The problem of merging into one function is a potential name conflict between the same module in two files. But the compiler can report error in this case, and if two people are working independently on the same module in two files, it would be better to create two different sub modules. Merging into one function could be a feasible way support module level visibility.

As I write this article, I notice the /* @internal */ annotation in the ts compiler source code; it’s an experimental option released with typescript 1.5.0-alpha to strip the declarations marked as @internal.

It helps to only include the declarations without @internal (which serves as your external APIs) when generating the .d.ts file from your code.
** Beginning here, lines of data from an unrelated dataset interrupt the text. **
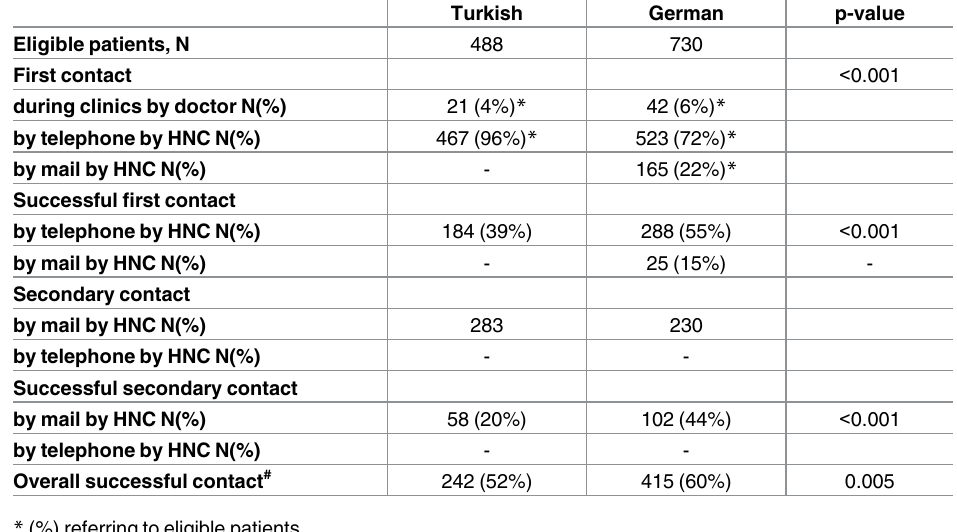
Table 1. Mode and successof contacting eligible Turkish and German patients in ambulatory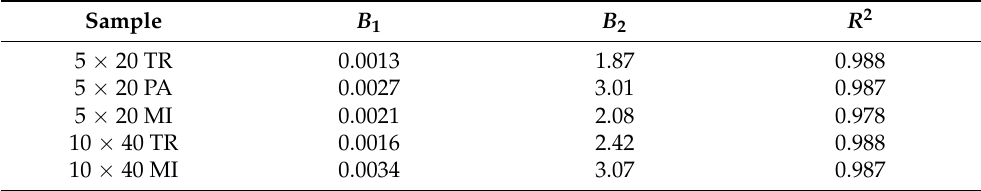
Table 2. The values of coefficients B 1 , B 2 and R 2 from Equation (4) obtained for individual samples.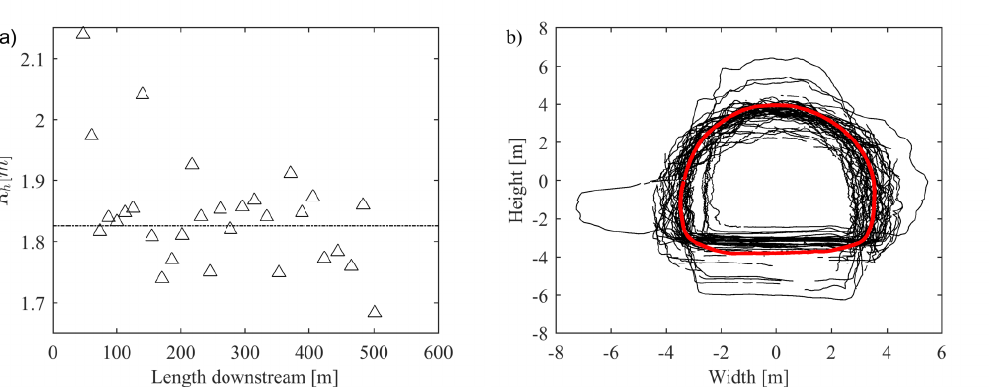
Figure 2. ( a ) The local hydraulic radius as a function of the tunnel length. The black line represents the average. ( b ) 45 cross sections of the tunnel. the red line represent the average cross section. Section 2.2 details the procedure on how to attain data on the cross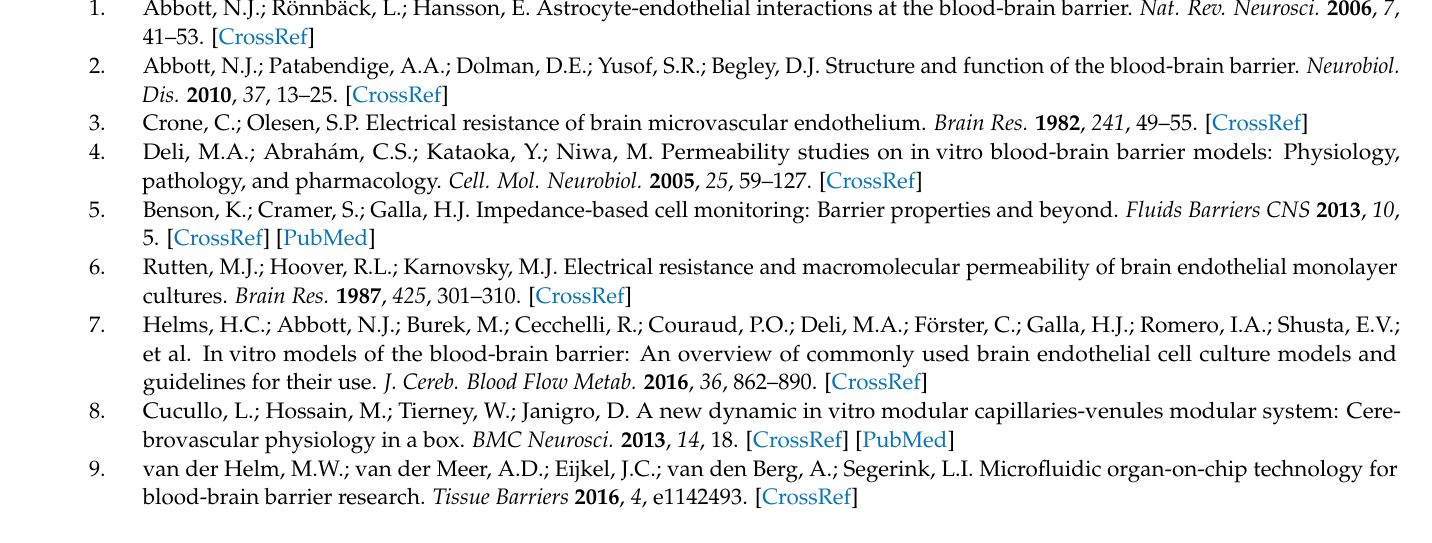
setup, Figure S4: Schematic representation of the cellZscope system, Figure S5: Screenshot of the graphical user interface (GUI) of the Comsol software, Figure S6: Comsol modeling of electrical resistance measurement across culture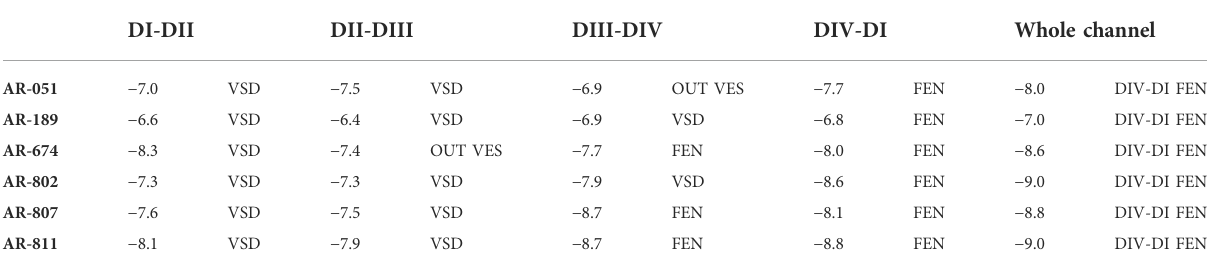
*VSD, Voltage-Sensing Domain. *OUT VES, outer vestibule. *INN VES, inner vestibule. *FEN,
And if your consumer are using TypeScript too, this prevents it from using your internal members.

Generating the .d.ts file for:

module A {
    /* @internal */ export function internal() {}
    export function external() {}
}

by

tsc -d --stripInternal A.ts

will output

declare module A {
    function external(): void;
}

However, if your consumers uses JavaScript, they can still use the internal function.

Conclusion

By and large, it’s a pleasant and rewarding experience to move to TypeScript. Though it adds limitations on your JavaScript implementation, you can either find a good workaround or implement the benefits that outweigh it. Moreover, it’s an active open source project (about 200 commits to master in last month) with well documentation to help you start easily. And just in March this year, Google also announced they would replace AtScript with TypeScript. Angular 2 is now built with TypeScript too. So far, the move to TypeScript has proved beneficial.